Robert Grant Grant-Ferris, Baron Harvington, AE PC (30 December 1907 – 1 January 1997) was a British Conservative Party politician and RAF officer.
Born Robert Grant Ferris, he was educated at Douai School and served in the RAF during the War, receiving the Air Efficiency Award in 1942. He was the son of Mrs Ellen Ryan Ferris (1870–1955), who is known to have purchased and given Harvington Hall to the Archdiocese of Birmingham in 1923.[1]
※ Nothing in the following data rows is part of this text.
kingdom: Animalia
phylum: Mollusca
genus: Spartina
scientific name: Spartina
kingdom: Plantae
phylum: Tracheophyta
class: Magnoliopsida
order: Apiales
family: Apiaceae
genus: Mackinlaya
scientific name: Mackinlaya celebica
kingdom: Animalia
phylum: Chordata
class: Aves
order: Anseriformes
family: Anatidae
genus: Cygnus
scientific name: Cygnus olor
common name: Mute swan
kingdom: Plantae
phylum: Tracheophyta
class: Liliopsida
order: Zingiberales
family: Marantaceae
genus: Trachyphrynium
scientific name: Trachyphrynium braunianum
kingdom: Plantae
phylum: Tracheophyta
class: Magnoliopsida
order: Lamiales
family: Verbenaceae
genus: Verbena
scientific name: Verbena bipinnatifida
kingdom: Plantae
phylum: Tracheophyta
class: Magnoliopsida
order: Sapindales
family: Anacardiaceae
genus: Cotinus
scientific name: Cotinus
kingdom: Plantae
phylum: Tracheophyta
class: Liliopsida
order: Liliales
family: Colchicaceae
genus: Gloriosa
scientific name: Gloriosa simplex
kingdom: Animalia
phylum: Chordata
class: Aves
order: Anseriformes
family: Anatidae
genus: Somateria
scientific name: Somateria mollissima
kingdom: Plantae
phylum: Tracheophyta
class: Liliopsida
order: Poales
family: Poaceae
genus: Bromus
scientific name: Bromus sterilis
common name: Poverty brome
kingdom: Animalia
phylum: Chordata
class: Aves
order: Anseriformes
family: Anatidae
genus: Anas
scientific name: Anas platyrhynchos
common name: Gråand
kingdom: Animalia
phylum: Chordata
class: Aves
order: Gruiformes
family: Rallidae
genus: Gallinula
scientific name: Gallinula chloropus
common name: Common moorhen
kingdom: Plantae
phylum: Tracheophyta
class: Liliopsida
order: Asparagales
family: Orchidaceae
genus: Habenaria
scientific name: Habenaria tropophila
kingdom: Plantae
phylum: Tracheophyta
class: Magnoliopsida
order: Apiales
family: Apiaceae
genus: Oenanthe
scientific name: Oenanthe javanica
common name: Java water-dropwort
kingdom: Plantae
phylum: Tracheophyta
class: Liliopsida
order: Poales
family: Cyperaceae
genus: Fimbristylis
In 1930, he married Florence Brennan de Vine (d. 30 December 1996), with whom he had a daughter and a son.[2] He was Member of Parliament (MP) for St Pancras North from 1937 to 1945, and for Nantwich from 1955 until his retirement at the February 1974 general election. He served as Chairman of Ways and Means and Deputy Speaker from 1970 to 1974. Ferris's maiden speech to Parliament was in March 1937, in a debate on the Air Ministry estimates, in which he spoke as a member of the Royal Auxiliary Air Force.[3]
Grant-Ferris was a staunch supporter of fellow devout Roman Catholic Francisco Franco during the Spanish Civil War.[4] His son Fr Piers Grant-Ferris (b. April 9, 1933)[citation needed] pleaded guilty at Leeds Crown Court to indecently assaulting 15 boys while teaching at Gilling Castle, North Yorkshire, the preparatory school for nearby Ampleforth College, between 1966 and 1975.[5] He changed his name from Ferris to Grant-Ferris by deed poll in August 1942.[6]
Robert Grant-Ferris was knighted in 1969,[7] and sworn to the Privy Council in 1971.[8] On 24 June 1974 he was given a life peerage as Baron Harvington, of Nantwich in Cheshire.[9] He died on New Years Day 1997, two days after his 89th birthday.